(Available data)
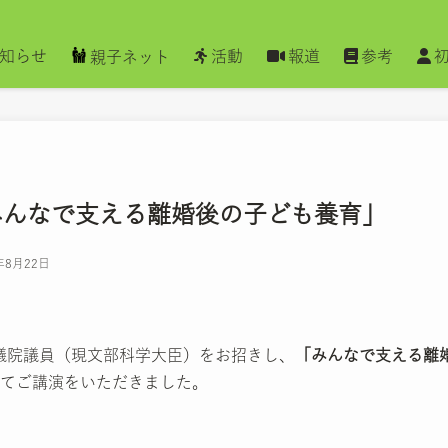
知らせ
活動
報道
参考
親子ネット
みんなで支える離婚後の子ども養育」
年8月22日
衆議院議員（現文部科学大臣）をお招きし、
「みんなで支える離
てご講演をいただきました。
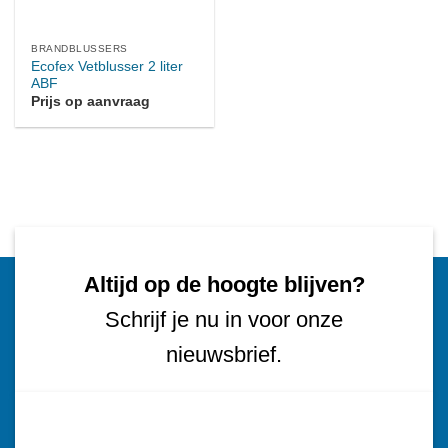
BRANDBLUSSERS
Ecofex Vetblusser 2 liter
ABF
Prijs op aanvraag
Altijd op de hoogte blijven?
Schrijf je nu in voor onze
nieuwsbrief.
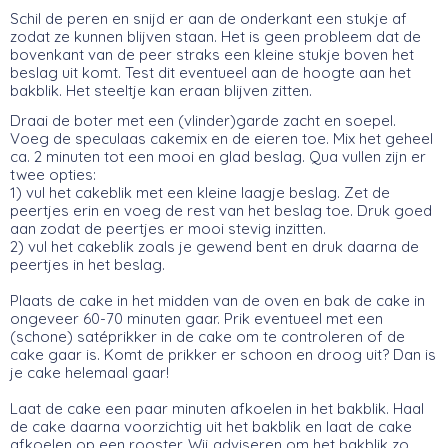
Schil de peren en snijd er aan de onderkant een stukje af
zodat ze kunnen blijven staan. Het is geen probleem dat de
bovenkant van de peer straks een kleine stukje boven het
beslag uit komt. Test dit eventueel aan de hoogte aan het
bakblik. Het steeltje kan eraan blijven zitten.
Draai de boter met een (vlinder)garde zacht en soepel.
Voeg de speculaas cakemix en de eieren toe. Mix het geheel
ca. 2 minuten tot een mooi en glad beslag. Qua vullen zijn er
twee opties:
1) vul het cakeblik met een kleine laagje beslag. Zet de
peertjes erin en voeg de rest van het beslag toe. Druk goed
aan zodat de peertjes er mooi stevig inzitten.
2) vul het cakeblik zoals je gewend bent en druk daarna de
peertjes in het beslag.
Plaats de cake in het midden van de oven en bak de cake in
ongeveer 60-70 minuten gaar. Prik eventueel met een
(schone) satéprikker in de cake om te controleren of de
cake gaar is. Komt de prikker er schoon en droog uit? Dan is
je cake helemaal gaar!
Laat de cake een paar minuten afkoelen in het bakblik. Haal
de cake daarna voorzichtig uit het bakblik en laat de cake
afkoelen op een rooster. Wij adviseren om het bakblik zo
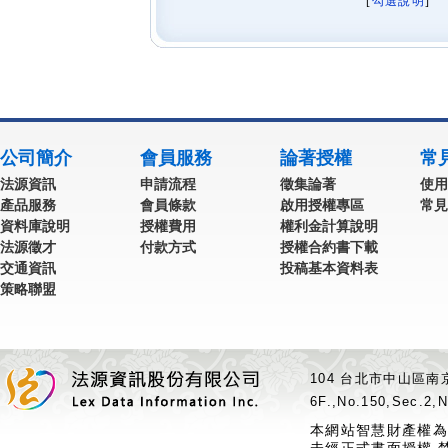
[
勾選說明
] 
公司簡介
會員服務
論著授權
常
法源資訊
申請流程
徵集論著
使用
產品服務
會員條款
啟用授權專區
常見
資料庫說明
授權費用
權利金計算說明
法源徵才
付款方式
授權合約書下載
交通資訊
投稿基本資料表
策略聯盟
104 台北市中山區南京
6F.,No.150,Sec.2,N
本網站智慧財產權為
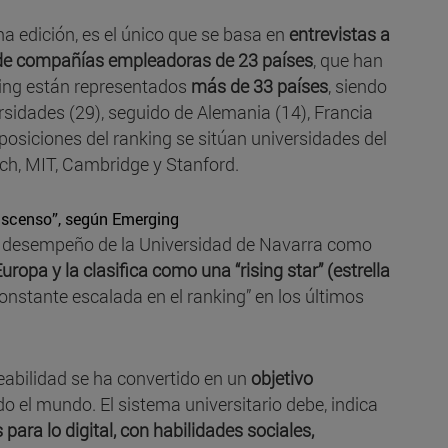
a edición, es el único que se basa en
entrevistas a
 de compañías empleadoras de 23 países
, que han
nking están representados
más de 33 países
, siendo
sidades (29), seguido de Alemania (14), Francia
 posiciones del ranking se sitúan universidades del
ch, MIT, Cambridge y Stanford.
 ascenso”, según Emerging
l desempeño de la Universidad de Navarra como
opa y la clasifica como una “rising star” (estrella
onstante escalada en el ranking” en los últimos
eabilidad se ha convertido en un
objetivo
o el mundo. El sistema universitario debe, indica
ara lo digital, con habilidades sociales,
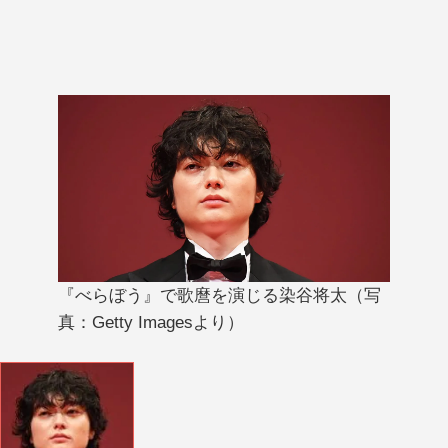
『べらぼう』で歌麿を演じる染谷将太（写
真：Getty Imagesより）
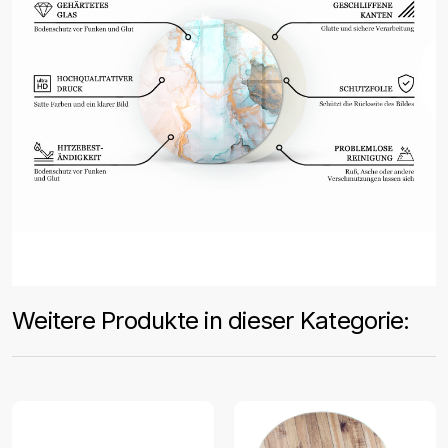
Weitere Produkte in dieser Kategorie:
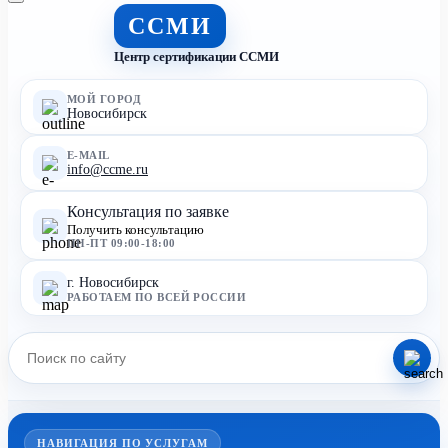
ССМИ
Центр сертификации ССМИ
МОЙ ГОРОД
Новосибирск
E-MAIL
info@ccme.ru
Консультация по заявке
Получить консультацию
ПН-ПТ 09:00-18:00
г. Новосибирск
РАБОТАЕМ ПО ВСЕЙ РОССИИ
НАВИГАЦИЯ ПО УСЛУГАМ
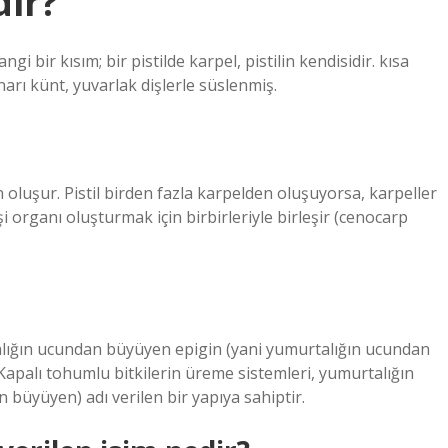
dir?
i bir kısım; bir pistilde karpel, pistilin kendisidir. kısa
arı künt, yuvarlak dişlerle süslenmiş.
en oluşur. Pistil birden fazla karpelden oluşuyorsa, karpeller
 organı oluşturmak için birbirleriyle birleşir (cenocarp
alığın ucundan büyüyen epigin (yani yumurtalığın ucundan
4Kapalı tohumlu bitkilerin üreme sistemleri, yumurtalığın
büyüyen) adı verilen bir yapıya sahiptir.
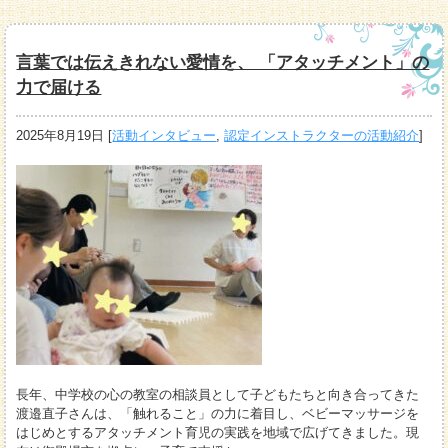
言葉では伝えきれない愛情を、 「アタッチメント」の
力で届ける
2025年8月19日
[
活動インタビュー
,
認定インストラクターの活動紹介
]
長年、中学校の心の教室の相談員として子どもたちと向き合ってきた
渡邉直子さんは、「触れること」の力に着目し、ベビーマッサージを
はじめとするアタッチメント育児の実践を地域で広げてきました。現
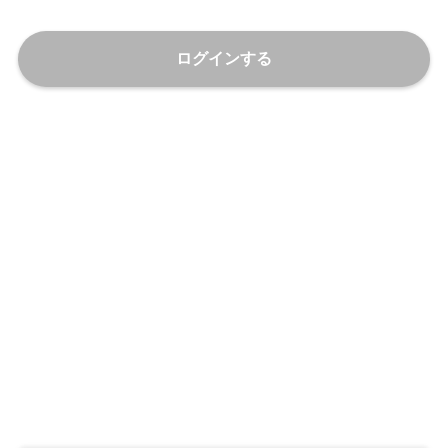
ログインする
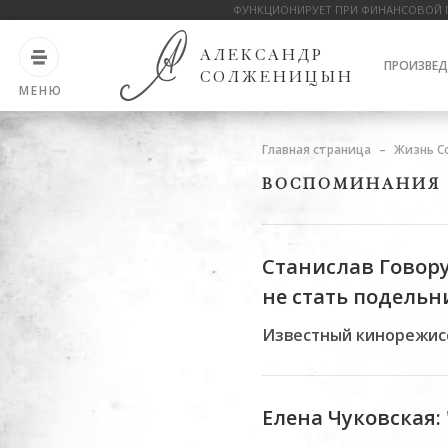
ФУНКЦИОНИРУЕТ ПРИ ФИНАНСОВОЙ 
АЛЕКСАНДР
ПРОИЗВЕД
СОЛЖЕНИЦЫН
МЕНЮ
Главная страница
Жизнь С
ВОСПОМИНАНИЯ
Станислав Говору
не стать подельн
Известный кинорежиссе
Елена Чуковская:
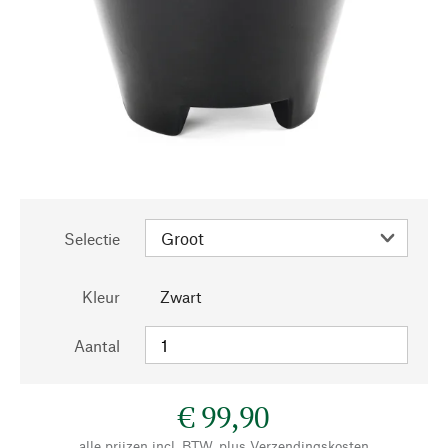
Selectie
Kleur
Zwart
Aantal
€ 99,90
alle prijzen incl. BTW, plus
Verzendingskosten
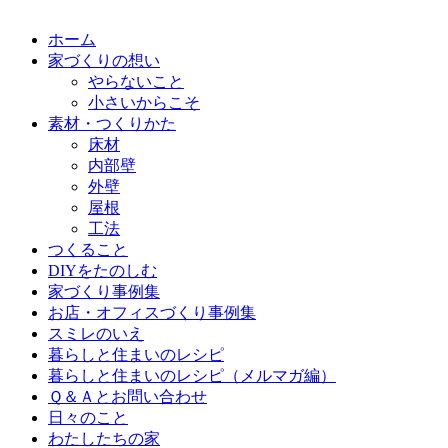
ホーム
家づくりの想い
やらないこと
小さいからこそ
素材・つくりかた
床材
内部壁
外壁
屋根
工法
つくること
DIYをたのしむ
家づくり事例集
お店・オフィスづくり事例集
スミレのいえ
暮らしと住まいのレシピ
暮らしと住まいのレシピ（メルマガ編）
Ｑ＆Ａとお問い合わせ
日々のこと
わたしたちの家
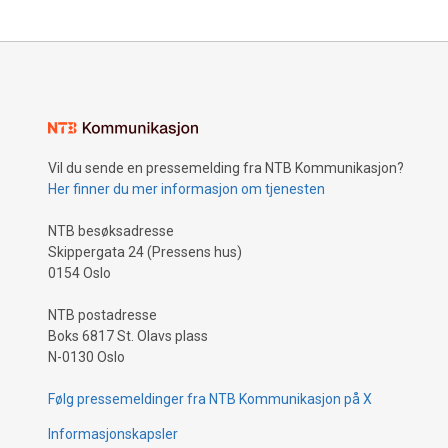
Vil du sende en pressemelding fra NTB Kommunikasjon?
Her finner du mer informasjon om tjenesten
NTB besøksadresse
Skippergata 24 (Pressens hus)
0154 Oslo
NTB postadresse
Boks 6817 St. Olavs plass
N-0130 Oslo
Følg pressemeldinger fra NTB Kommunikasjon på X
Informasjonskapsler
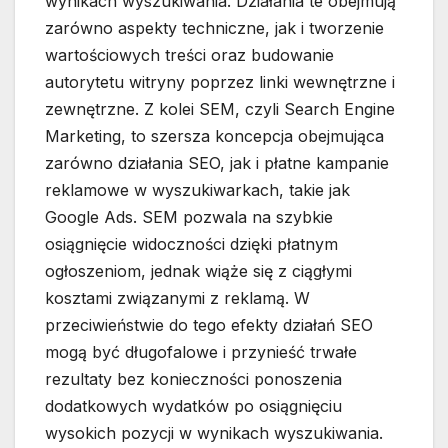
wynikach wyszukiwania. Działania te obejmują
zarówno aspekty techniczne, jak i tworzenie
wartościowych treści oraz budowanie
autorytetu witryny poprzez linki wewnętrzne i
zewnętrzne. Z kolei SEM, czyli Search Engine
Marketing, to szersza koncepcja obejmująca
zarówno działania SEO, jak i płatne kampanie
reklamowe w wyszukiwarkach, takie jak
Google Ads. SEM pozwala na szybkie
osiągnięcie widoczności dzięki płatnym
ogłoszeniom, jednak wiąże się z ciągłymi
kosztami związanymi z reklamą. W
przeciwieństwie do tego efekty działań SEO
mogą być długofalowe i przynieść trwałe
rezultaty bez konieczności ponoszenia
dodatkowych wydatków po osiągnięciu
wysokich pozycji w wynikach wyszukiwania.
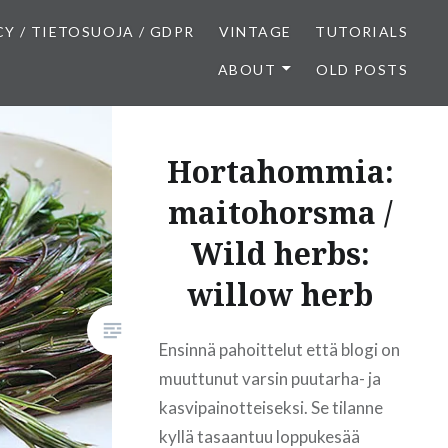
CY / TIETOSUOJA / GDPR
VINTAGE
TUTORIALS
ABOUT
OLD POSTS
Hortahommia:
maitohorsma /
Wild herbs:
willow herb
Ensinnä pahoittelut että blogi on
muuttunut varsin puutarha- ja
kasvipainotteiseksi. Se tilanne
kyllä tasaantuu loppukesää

(Work instructions) For an answer, give a copy of every line in the listing that holds the word "zarówno".

(Task output)
zarówno aspekty techniczne, jak i tworzenie
zarówno działania SEO, jak i płatne kampanie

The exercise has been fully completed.